Disclaimer – Sierra Club does not officially endorse a specific brand of cloth diaper. The photos are of the brands and items I personally use (and LOVE).
About 2 years ago when my friend was pregnant she made a comment about making her own cloth diapers. I didn’t think much of it at the time, other than it seemed a bit odd. I didn’t know cloth diapers still existed.
Over a year later, I got pregnant and had to start thinking about baby stuff, which was pretty new territory for me. While I was creating a baby registry on Amazon I remembered what she had said about making her own diapers. Making them myself was not an option, I am just not that crafty or organized. I wasn’t even sure what she meant when she said she was making her own. Out of curiosity I did some investigating on Amazon. I spent hours reading pages of reviews on the different brands available through Amazon, not kidding. I was quite impressed with what I found.
The modern cloth diapers are quite different from their ancestors. The old style are still available although not nearly as appealing as the new style. They can also be overwhelming with all different terms, acronyms, options and brands available. Since it can be overwhelming I made a pretty basic chart of the options (not comprehensive, but gives most of the basics). I started out with a few different styles and brands but have since decided to stick with one brand for my diapers and have different brands of wet bags.
The most overwhelming part for me was finding a retailer. There are a few semi-local stores, I know of 1 in Iowa City, 2 in Cedar Rapids and 1 in Peoria. Many of the stores and online retailers have a rewards program and offer a larger variety of brands and products. Some brands offer discounts when buying a large quantity. What may surprise people is the number buy/sell/trade groups and sites. When buying, most of the recommendations I have seen suggest having enough diapers for 2 days of changes.

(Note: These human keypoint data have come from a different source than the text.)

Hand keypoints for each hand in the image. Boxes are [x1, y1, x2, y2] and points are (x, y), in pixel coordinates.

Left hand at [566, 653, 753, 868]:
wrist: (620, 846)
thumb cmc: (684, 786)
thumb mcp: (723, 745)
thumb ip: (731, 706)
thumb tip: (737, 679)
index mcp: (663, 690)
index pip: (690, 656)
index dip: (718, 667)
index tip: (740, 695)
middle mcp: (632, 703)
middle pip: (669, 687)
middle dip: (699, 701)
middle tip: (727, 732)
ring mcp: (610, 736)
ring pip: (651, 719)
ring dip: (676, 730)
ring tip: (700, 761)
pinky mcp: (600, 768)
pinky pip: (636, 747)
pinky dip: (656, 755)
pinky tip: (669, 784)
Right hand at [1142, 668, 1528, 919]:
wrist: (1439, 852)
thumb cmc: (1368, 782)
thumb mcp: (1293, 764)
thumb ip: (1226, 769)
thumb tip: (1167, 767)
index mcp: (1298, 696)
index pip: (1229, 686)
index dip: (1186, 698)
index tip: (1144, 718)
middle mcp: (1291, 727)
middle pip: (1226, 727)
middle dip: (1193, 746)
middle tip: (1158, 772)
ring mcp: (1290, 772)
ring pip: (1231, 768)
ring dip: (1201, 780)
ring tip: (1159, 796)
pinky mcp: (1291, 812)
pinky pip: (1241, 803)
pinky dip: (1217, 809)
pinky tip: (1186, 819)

As if trying to decide on a brand, style and number of diapers wasn’t enough, there are also a multitude of accessories. Some are needed while some are just helpful. The ones I find necessary are a couple large wet bags, some travel wet bags, cloth wipes and cloth diaper safe diaper cream. The large wet bags are used to store the diapers at home between use and washing. The travel wet bags are to store the diapers while out of the house. To me, cloth wipes are necessary. It takes fewer of them than disposable wipes to clean up the big messes. I have also found mesh laundry bags to be a necessity. I put the shells in them when it is time to wash because it makes it easier to pull them out since they should not be put in the dryer. Note – Don’t despair if the waterproofing of your shells fails, they can be used as swim diapers!
As far as washing goes, it can be enough to scare people away. Don’t be scared. There are a few key things to know. If the baby is exclusively breast fed, the poop is water soluble and does not have to be rinsed off prior to being put in the washing machine. I personally, like to “pamper” my machine by rinsing the poop off first. Then usually a pre or quick wash followed by a long wash. Some of the routine will vary based on the water and machine you have. Make sure to use enough detergent, and an effective one. Some of the plant based detergents are not as effective and may require more than other detergents. If you have any questions or concerns about your wash routine, I recommend, asking your brand’s customer service. Using unapproved washing methods may void any warranty offered by the company. And if you are like me, you don’t want to hurt your precious diapers.
Even though it was so much to learn when starting I am so glad I did. I find them to be cuter than disposables. I don’t have to worry about them clogging up a landfill. And the money saved is quite nice too. I know that once my small human is out of diapers I can sell them to other families who will hopefully love them as much as I do.
PSA: If you or someone you know is experiencing diaper need and has access to a personal washer and dryer, there are programs that loan cloth diapers to families in need.